Below is a listing from which only part is wanted; return exactly the lines from the one with "ou qualify for" up to and including the one with "managed to take".

*** Begin section ***

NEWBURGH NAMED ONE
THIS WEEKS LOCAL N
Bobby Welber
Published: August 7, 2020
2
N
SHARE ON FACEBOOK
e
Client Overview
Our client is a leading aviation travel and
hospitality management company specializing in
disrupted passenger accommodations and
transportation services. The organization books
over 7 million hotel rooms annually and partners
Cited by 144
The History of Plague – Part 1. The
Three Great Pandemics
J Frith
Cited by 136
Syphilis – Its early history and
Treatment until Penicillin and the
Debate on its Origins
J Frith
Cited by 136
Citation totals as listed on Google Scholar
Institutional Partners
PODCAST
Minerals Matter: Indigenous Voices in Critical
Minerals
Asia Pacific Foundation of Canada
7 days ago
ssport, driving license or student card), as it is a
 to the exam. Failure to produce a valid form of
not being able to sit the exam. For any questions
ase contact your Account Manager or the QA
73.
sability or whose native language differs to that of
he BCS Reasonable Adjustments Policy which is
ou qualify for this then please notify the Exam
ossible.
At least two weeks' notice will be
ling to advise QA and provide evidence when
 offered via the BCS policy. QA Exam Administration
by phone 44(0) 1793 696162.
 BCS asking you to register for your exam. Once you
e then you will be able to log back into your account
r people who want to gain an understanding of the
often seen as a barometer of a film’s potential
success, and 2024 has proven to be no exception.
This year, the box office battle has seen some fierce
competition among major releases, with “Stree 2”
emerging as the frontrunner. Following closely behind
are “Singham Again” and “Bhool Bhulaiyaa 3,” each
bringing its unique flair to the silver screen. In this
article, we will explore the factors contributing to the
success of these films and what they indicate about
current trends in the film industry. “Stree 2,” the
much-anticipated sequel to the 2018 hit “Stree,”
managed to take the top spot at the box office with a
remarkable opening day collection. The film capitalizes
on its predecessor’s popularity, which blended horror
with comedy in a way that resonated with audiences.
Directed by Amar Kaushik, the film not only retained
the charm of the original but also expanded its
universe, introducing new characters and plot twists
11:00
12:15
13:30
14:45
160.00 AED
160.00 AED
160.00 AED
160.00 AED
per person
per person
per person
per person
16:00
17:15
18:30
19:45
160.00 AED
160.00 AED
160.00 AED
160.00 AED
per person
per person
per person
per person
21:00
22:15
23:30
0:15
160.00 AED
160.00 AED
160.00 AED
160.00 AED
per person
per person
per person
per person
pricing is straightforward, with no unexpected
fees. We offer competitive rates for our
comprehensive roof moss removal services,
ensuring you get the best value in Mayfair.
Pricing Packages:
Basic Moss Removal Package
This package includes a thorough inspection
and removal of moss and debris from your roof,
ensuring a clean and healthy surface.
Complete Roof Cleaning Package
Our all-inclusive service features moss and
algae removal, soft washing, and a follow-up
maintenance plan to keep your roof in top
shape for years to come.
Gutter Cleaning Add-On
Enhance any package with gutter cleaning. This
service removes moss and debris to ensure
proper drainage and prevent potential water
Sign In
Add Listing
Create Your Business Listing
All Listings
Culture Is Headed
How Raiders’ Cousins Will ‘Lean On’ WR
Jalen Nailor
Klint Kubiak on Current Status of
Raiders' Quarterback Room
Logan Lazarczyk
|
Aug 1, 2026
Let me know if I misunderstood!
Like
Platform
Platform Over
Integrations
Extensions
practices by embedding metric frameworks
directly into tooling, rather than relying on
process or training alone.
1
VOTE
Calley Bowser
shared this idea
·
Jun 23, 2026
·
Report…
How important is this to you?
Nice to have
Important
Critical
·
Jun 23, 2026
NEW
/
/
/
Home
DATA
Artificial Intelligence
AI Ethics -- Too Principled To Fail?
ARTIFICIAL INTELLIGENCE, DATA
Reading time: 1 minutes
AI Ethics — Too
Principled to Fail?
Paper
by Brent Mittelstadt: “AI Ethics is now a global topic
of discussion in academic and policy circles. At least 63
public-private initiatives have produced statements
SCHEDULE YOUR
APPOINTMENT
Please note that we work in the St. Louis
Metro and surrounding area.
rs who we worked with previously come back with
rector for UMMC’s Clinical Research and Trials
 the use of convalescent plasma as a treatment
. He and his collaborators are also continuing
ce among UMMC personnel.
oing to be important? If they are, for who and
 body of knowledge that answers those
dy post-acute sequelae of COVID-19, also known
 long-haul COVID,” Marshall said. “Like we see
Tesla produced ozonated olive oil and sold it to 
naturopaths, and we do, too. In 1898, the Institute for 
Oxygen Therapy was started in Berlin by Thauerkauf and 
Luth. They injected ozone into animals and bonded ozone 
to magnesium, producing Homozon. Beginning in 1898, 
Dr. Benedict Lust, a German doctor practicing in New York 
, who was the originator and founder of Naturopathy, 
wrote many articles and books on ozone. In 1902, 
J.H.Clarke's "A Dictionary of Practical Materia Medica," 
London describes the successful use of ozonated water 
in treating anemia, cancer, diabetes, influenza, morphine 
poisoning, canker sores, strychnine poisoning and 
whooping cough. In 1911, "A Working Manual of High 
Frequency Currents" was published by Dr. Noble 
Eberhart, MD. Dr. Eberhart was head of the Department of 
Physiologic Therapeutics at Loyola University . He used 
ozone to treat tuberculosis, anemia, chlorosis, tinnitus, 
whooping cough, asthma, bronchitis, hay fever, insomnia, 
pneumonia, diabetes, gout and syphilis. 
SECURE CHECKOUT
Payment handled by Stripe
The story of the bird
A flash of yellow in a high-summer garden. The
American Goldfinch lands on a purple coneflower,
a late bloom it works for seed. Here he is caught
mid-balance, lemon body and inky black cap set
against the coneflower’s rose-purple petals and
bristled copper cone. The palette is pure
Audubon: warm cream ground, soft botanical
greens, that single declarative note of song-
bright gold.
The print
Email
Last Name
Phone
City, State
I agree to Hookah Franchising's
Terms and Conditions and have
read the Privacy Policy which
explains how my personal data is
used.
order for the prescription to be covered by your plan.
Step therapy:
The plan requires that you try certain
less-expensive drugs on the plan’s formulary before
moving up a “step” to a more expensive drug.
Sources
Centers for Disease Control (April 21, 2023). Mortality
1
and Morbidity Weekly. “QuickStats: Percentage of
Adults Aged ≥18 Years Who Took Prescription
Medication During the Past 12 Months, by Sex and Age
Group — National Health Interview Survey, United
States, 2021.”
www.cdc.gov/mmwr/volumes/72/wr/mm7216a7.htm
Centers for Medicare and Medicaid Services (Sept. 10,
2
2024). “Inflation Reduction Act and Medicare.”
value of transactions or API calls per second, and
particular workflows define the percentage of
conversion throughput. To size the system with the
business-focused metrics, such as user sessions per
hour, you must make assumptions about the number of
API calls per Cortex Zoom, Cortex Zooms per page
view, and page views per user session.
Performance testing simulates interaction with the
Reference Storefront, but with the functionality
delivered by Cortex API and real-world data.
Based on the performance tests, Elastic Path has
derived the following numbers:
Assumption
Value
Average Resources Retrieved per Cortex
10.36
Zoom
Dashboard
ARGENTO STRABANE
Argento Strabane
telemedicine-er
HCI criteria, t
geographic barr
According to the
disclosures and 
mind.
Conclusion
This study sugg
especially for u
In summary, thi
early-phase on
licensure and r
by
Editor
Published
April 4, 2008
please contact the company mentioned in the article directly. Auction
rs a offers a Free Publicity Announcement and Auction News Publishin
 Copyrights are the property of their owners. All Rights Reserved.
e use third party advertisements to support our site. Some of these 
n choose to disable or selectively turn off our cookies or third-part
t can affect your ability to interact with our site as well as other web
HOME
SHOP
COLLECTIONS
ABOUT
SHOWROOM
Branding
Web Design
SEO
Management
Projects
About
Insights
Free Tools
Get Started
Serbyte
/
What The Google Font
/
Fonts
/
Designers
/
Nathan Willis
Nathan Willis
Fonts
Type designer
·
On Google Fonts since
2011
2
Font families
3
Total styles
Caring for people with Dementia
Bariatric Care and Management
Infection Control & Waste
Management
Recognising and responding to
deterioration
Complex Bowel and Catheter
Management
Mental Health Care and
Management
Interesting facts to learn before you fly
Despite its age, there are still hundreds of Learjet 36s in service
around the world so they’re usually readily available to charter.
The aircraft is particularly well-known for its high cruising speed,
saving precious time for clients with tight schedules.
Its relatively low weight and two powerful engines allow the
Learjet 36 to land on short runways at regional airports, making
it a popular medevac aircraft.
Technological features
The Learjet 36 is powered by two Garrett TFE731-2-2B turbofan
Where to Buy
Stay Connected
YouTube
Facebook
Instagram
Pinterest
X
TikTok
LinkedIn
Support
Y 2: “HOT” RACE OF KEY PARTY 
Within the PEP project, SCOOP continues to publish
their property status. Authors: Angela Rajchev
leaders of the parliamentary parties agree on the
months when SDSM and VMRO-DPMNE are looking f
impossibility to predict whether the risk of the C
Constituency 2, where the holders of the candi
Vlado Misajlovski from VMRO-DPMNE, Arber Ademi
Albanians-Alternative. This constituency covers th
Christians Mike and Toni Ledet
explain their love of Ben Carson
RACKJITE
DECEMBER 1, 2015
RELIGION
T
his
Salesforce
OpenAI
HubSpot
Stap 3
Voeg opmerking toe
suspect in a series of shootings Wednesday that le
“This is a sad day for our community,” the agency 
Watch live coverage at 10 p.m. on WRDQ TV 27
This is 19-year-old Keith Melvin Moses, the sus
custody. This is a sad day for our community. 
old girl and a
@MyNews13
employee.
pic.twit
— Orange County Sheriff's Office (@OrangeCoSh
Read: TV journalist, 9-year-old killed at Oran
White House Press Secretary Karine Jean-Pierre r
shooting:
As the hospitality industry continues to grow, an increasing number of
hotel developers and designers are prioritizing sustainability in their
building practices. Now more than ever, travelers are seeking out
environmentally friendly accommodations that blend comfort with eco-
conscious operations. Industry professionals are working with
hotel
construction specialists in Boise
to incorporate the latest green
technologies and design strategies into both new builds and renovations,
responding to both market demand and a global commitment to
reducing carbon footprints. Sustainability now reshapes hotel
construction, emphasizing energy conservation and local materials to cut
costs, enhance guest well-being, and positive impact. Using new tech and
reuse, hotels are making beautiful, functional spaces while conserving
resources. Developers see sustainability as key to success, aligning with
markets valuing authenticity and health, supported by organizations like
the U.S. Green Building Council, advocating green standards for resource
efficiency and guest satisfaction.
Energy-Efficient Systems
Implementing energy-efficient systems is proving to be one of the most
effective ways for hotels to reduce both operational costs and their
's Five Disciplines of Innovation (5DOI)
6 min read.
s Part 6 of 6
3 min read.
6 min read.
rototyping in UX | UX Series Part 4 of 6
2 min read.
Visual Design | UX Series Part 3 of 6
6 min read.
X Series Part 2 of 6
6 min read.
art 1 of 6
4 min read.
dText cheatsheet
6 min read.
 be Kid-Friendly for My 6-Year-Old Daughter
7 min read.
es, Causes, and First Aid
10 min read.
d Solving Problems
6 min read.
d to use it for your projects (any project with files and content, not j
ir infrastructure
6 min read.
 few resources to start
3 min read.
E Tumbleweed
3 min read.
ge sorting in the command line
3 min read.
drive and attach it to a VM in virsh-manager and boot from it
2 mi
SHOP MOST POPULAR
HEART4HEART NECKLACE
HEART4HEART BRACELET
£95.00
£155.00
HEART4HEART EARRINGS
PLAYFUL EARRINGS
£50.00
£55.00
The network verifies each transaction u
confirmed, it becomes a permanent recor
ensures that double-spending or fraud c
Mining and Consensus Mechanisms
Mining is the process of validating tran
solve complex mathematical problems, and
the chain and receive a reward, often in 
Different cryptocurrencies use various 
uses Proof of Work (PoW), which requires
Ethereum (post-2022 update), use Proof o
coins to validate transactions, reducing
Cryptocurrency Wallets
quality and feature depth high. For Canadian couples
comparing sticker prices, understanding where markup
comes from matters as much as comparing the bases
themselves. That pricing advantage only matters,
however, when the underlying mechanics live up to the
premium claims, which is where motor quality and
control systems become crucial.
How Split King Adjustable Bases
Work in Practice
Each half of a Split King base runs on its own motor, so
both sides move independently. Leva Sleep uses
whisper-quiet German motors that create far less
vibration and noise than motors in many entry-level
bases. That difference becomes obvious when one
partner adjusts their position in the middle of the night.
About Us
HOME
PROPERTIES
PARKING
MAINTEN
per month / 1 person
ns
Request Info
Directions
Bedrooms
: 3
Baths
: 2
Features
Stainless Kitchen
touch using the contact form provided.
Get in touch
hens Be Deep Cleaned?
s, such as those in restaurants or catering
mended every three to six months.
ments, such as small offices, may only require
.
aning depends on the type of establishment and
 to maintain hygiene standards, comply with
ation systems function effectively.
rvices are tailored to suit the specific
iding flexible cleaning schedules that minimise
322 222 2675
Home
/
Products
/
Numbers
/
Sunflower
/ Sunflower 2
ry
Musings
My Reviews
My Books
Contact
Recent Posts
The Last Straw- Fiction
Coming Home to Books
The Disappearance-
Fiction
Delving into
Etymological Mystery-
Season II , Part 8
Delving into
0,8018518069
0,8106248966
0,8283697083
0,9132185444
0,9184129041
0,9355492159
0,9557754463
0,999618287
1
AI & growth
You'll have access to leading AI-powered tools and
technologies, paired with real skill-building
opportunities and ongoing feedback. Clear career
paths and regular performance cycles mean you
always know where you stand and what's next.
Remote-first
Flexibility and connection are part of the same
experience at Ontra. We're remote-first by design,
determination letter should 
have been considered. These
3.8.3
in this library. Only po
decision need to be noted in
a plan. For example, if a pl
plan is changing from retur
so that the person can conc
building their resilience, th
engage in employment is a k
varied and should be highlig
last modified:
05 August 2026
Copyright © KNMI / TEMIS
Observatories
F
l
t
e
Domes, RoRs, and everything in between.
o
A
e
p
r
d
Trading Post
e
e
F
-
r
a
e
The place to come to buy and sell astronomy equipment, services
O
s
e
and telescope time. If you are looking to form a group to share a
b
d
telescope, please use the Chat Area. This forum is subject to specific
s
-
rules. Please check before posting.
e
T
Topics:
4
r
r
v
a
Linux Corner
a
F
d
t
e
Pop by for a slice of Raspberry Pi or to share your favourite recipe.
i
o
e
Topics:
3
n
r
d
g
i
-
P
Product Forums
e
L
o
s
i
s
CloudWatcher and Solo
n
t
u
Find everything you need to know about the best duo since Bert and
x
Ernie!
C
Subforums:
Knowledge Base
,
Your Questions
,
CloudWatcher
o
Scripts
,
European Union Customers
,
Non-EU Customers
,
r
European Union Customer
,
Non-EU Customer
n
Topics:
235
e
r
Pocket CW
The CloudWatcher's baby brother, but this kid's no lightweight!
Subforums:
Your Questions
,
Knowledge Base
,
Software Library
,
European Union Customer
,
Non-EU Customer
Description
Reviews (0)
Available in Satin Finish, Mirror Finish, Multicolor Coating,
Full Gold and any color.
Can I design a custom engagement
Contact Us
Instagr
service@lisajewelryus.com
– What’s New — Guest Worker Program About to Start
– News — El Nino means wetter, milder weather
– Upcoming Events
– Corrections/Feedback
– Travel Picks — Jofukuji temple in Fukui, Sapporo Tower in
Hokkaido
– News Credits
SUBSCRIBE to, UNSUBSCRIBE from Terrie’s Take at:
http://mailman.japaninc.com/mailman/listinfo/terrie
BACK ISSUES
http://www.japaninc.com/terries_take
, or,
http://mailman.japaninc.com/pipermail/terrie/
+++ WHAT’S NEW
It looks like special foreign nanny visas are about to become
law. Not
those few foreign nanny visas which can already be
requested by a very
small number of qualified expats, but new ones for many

*** End section ***

Exercise output:
ou qualify for this then please notify the Exam
ossible.
At least two weeks' notice will be
ling to advise QA and provide evidence when
 offered via the BCS policy. QA Exam Administration
by phone 44(0) 1793 696162.
 BCS asking you to register for your exam. Once you
e then you will be able to log back into your account
r people who want to gain an understanding of the
often seen as a barometer of a film’s potential
success, and 2024 has proven to be no exception.
This year, the box office battle has seen some fierce
competition among major releases, with “Stree 2”
emerging as the frontrunner. Following closely behind
are “Singham Again” and “Bhool Bhulaiyaa 3,” each
bringing its unique flair to the silver screen. In this
article, we will explore the factors contributing to the
success of these films and what they indicate about
current trends in the film industry. “Stree 2,” the
much-anticipated sequel to the 2018 hit “Stree,”
managed to take the top spot at the box office with a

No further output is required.